Диссертация (1101434), страница 15
Текст из файла (страница 15)
Благое намерение не спасает от начавшейся "открытой вражды" со стороны все тех же автозавистников первого стихотворения. Действия их прежние: завязать морским узлом антенну, вонзить "шило в шины, как кинжал", снять передний мост и т.д. Лейтмотив разрушения все нарастает, возникает образ непобедимого колосса,
к тому же еще и скрытого под шапкой-невидимкой, что передается нагнетением неопределенно-личных предложений (ср. со стих. "Горизонт) , Единственная возможность героя-автомобилиста в этой ситуации - разбить машину, совершить то, к чему стремился герой первой песни, но действия его направлены не на освобождение от власти вещи над собой. Это возможность соединиться с людьми, с прежней своей средой, стать вновь тем, кем был раньше:
"Назад, к моим нетленным пешеходам!
Пусти назад, о, отворись, сезам!
Назад в метро, к полезным переходам!
Разгон, руль влево и - по тормозам!"
Все переплетается в цикле: зависть, вражда и правдоискательство, добро и зло. Действия вроде бы одинаковые приводят к различным результатам, потому и меняются местами даже привычные представления "верх" - "низ" - сквозной мотив поэзии Высоцкого [218, 75-78] .
Необходимо обратить внимание на саркастическую усмешку, завершающую цикл:
"Теперь народом я не ненавидим За то, что у меня автомобиль!"
Вряд ли это указание на обретение искомого единства с "нетленными пешеходами", ибо и раньше подобного слияния не было. Неслучайно упоминается о "глухом неприятье", перешедшем в "открытую вражду", когда герой обзавелся автомобилем. Герой-автомобилист - правдоискатель, могущий даже жизнью рискнуть, чтобы обрести истину, хоть и неутешительную, но он обречен на вечное одиночество. Под маской будничности, повседневности скрыто противопоставление человека и толпы, трагедия беззащитности хоть чем-то выделяющегося человека перед безликой враждебной массой.

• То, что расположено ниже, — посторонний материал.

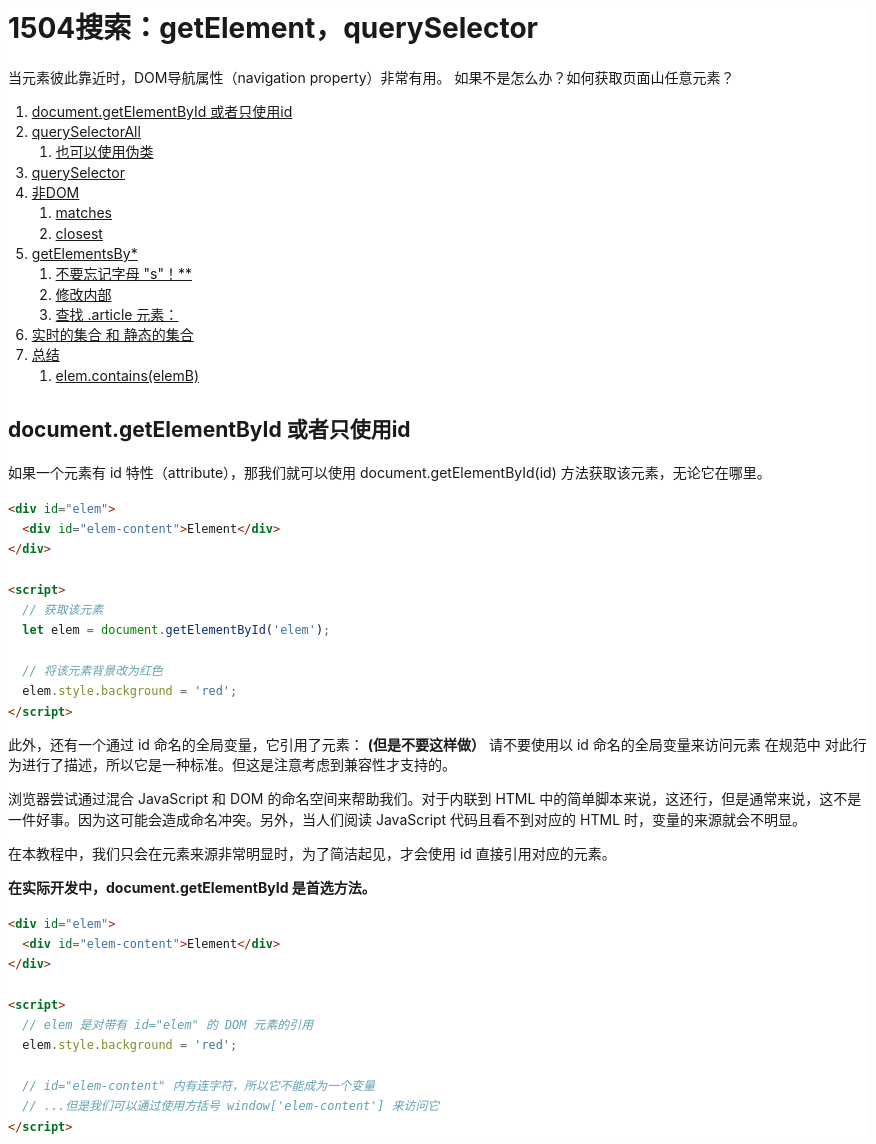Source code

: # 1504搜索：getElement，querySelector

当元素彼此靠近时，DOM导航属性（navigation property）非常有用。
如果不是怎么办？如何获取页面山任意元素？

1. [document.getElementById 或者只使用id](#documentgetelementbyid-或者只使用id)
2. [querySelectorAll](#queryselectorall)
   1. [也可以使用伪类](#也可以使用伪类)
3. [querySelector](#queryselector)
4. [非DOM](#非dom)
   1. [matches](#matches)
   2. [closest](#closest)
5. [getElementsBy*](#getelementsby)
   1. [不要忘记字母 "s"！**](#不要忘记字母-s)
   2. [修改内部](#修改内部)
   3. [查找 .article 元素：](#查找-article-元素)
6. [实时的集合 和 静态的集合](#实时的集合-和-静态的集合)
7. [总结](#总结)
   1. [elem.contains(elemB)](#elemcontainselemb)

## document.getElementById 或者只使用id

如果一个元素有 id 特性（attribute），那我们就可以使用 document.getElementById(id) 方法获取该元素，无论它在哪里。

```html
<div id="elem">
  <div id="elem-content">Element</div>
</div>

<script>
  // 获取该元素
  let elem = document.getElementById('elem');

  // 将该元素背景改为红色
  elem.style.background = 'red';
</script>
```

此外，还有一个通过 id 命名的全局变量，它引用了元素：
**(但是不要这样做）**
请不要使用以 id 命名的全局变量来访问元素
在规范中 对此行为进行了描述，所以它是一种标准。但这是注意考虑到兼容性才支持的。

浏览器尝试通过混合 JavaScript 和 DOM 的命名空间来帮助我们。对于内联到 HTML 中的简单脚本来说，这还行，但是通常来说，这不是一件好事。因为这可能会造成命名冲突。另外，当人们阅读 JavaScript 代码且看不到对应的 HTML 时，变量的来源就会不明显。

在本教程中，我们只会在元素来源非常明显时，为了简洁起见，才会使用 id 直接引用对应的元素。

**在实际开发中，document.getElementById 是首选方法。**
```html
<div id="elem">
  <div id="elem-content">Element</div>
</div>

<script>
  // elem 是对带有 id="elem" 的 DOM 元素的引用
  elem.style.background = 'red';

  // id="elem-content" 内有连字符，所以它不能成为一个变量
  // ...但是我们可以通过使用方括号 window['elem-content'] 来访问它
</script>
```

Впервые в циклах Высоцкого трагическое сопрягается с комическим, с фарсовыми приемами. Стихотворения противопоставляются друг другу тематически и композиционно, хотя между ними существует и тесная взаимосвязь. Композиция произведения промежуточная между циклами балладного облика и поэмообразной структурой. С одной стороны, два стихотворения цикла связаны между собой согласно логике объективного мира, как могут быть связаны человек и предмет. С другой стороны, эти связи усиливаются: два человека, две машины, два взгляда на вещь, два отношения людей друг к другу и к миру, комическое и трагическое пересекаются в цикле. Ассоциативные отношения становятся более явными. Истории автозавистника и автолюбителя оказываются накрепко переплетенными в цикле, хотя еще не выстраиваются в единую сюжетно-композиционную схему с последовательным развитием действия. Это происходит позднее, в 1975-76 годах, когда создается трагифарсовый цикл "История болезни" .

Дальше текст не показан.